(Stored data entries)
________
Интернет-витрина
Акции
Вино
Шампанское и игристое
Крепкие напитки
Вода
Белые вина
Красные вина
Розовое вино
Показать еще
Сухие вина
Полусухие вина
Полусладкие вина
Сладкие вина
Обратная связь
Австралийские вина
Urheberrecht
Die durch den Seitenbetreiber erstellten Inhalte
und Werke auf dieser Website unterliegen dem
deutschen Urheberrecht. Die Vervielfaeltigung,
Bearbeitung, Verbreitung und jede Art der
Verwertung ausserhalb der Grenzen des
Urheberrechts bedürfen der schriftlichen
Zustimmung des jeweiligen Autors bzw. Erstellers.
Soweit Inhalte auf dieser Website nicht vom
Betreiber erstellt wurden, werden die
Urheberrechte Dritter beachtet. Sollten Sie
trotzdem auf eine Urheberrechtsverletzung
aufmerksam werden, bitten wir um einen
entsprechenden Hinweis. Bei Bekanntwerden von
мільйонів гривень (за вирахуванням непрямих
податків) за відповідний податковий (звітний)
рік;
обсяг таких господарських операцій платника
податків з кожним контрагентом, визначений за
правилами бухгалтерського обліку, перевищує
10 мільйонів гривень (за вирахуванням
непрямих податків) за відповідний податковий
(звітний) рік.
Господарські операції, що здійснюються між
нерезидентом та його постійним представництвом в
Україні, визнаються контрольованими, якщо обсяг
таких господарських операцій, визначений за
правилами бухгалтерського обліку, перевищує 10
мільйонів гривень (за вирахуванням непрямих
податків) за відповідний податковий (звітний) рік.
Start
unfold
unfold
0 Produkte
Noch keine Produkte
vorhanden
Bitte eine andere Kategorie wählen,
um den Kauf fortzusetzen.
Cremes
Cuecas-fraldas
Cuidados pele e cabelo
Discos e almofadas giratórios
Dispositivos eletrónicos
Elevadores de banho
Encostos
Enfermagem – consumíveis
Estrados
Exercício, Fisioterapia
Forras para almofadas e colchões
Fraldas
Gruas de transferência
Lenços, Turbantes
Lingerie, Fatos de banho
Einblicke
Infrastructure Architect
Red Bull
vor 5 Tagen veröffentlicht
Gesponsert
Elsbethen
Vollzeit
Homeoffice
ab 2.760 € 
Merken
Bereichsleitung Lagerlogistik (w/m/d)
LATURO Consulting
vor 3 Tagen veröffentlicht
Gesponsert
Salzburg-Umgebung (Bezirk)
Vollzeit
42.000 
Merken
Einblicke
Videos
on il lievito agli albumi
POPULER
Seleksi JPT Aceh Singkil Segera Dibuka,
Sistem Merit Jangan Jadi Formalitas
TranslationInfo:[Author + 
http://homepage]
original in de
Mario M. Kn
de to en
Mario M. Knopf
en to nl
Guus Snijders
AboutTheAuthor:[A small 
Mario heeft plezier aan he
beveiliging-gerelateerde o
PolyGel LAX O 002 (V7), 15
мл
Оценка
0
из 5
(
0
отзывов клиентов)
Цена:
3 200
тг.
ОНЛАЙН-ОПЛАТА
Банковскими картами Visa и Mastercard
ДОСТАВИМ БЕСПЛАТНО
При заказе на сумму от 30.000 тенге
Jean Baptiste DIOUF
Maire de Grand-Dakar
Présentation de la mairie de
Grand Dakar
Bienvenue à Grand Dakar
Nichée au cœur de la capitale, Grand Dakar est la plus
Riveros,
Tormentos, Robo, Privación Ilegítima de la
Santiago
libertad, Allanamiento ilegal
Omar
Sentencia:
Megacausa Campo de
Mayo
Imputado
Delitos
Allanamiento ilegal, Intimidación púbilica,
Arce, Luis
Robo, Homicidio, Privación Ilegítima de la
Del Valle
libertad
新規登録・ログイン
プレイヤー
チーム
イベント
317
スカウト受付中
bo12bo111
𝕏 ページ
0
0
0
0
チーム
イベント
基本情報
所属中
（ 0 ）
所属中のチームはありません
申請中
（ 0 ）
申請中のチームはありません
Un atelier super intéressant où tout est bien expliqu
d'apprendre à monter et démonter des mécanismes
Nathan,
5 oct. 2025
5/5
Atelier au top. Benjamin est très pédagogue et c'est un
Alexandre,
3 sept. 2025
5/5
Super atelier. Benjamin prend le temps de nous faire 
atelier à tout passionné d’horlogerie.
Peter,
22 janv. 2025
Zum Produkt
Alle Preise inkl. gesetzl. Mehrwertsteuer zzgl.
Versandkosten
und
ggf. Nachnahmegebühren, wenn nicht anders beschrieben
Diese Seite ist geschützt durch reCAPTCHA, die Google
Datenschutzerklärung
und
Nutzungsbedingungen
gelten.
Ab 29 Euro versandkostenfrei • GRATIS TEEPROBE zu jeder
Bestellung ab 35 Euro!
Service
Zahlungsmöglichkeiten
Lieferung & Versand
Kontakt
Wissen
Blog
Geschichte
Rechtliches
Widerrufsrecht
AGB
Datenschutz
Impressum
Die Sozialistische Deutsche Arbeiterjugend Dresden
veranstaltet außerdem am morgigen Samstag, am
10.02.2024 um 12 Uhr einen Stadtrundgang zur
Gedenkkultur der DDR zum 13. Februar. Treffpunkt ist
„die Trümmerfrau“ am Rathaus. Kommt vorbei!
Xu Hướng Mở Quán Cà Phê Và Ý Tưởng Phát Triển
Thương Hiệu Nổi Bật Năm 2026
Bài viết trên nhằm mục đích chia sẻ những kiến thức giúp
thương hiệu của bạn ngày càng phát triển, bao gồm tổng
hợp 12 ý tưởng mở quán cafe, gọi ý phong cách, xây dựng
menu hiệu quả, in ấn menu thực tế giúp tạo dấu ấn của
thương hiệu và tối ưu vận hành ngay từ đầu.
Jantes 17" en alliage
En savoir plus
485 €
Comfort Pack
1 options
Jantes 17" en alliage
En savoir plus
________
● **WHAT TO WORK ON**: Each entry, from start to finish, must be restated exactly.

● **TASK SOLUTION**:
Интернет-витрина
Акции
Вино
Шампанское и игристое
Крепкие напитки
Вода
Белые вина
Красные вина
Розовое вино
Показать еще
Сухие вина
Полусухие вина
Полусладкие вина
Сладкие вина
Обратная связь
Австралийские вина
Urheberrecht
Die durch den Seitenbetreiber erstellten Inhalte
und Werke auf dieser Website unterliegen dem
deutschen Urheberrecht. Die Vervielfaeltigung,
Bearbeitung, Verbreitung und jede Art der
Verwertung ausserhalb der Grenzen des
Urheberrechts bedürfen der schriftlichen
Zustimmung des jeweiligen Autors bzw. Erstellers.
Soweit Inhalte auf dieser Website nicht vom
Betreiber erstellt wurden, werden die
Urheberrechte Dritter beachtet. Sollten Sie
trotzdem auf eine Urheberrechtsverletzung
aufmerksam werden, bitten wir um einen
entsprechenden Hinweis. Bei Bekanntwerden von
мільйонів гривень (за вирахуванням непрямих
податків) за відповідний податковий (звітний)
рік;
обсяг таких господарських операцій платника
податків з кожним контрагентом, визначений за
правилами бухгалтерського обліку, перевищує
10 мільйонів гривень (за вирахуванням
непрямих податків) за відповідний податковий
(звітний) рік.
Господарські операції, що здійснюються між
нерезидентом та його постійним представництвом в
Україні, визнаються контрольованими, якщо обсяг
таких господарських операцій, визначений за
правилами бухгалтерського обліку, перевищує 10
мільйонів гривень (за вирахуванням непрямих
податків) за відповідний податковий (звітний) рік.
Start
unfold
unfold
0 Produkte
Noch keine Produkte
vorhanden
Bitte eine andere Kategorie wählen,
um den Kauf fortzusetzen.
Cremes
Cuecas-fraldas
Cuidados pele e cabelo
Discos e almofadas giratórios
Dispositivos eletrónicos
Elevadores de banho
Encostos
Enfermagem – consumíveis
Estrados
Exercício, Fisioterapia
Forras para almofadas e colchões
Fraldas
Gruas de transferência
Lenços, Turbantes
Lingerie, Fatos de banho
Einblicke
Infrastructure Architect
Red Bull
vor 5 Tagen veröffentlicht
Gesponsert
Elsbethen
Vollzeit
Homeoffice
ab 2.760 € 
Merken
Bereichsleitung Lagerlogistik (w/m/d)
LATURO Consulting
vor 3 Tagen veröffentlicht
Gesponsert
Salzburg-Umgebung (Bezirk)
Vollzeit
42.000 
Merken
Einblicke
Videos
on il lievito agli albumi
POPULER
Seleksi JPT Aceh Singkil Segera Dibuka,
Sistem Merit Jangan Jadi Formalitas
TranslationInfo:[Author + 
http://homepage]
original in de
Mario M. Kn
de to en
Mario M. Knopf
en to nl
Guus Snijders
AboutTheAuthor:[A small 
Mario heeft plezier aan he
beveiliging-gerelateerde o
PolyGel LAX O 002 (V7), 15
мл
Оценка
0
из 5
(
0
отзывов клиентов)
Цена:
3 200
тг.
ОНЛАЙН-ОПЛАТА
Банковскими картами Visa и Mastercard
ДОСТАВИМ БЕСПЛАТНО
При заказе на сумму от 30.000 тенге
Jean Baptiste DIOUF
Maire de Grand-Dakar
Présentation de la mairie de
Grand Dakar
Bienvenue à Grand Dakar
Nichée au cœur de la capitale, Grand Dakar est la plus
Riveros,
Tormentos, Robo, Privación Ilegítima de la
Santiago
libertad, Allanamiento ilegal
Omar
Sentencia:
Megacausa Campo de
Mayo
Imputado
Delitos
Allanamiento ilegal, Intimidación púbilica,
Arce, Luis
Robo, Homicidio, Privación Ilegítima de la
Del Valle
libertad
新規登録・ログイン
プレイヤー
チーム
イベント
317
スカウト受付中
bo12bo111
𝕏 ページ
0
0
0
0
チーム
イベント
基本情報
所属中
（ 0 ）
所属中のチームはありません
申請中
（ 0 ）
申請中のチームはありません
Un atelier super intéressant où tout est bien expliqu
d'apprendre à monter et démonter des mécanismes
Nathan,
5 oct. 2025
5/5
Atelier au top. Benjamin est très pédagogue et c'est un
Alexandre,
3 sept. 2025
5/5
Super atelier. Benjamin prend le temps de nous faire 
atelier à tout passionné d’horlogerie.
Peter,
22 janv. 2025
Zum Produkt
Alle Preise inkl. gesetzl. Mehrwertsteuer zzgl.
Versandkosten
und
ggf. Nachnahmegebühren, wenn nicht anders beschrieben
Diese Seite ist geschützt durch reCAPTCHA, die Google
Datenschutzerklärung
und
Nutzungsbedingungen
gelten.
Ab 29 Euro versandkostenfrei • GRATIS TEEPROBE zu jeder
Bestellung ab 35 Euro!
Service
Zahlungsmöglichkeiten
Lieferung & Versand
Kontakt
Wissen
Blog
Geschichte
Rechtliches
Widerrufsrecht
AGB
Datenschutz
Impressum
Die Sozialistische Deutsche Arbeiterjugend Dresden
veranstaltet außerdem am morgigen Samstag, am
10.02.2024 um 12 Uhr einen Stadtrundgang zur
Gedenkkultur der DDR zum 13. Februar. Treffpunkt ist
„die Trümmerfrau“ am Rathaus. Kommt vorbei!
Xu Hướng Mở Quán Cà Phê Và Ý Tưởng Phát Triển
Thương Hiệu Nổi Bật Năm 2026
Bài viết trên nhằm mục đích chia sẻ những kiến thức giúp
thương hiệu của bạn ngày càng phát triển, bao gồm tổng
hợp 12 ý tưởng mở quán cafe, gọi ý phong cách, xây dựng
menu hiệu quả, in ấn menu thực tế giúp tạo dấu ấn của
thương hiệu và tối ưu vận hành ngay từ đầu.
Jantes 17" en alliage
En savoir plus
485 €
Comfort Pack
1 options
Jantes 17" en alliage
En savoir plus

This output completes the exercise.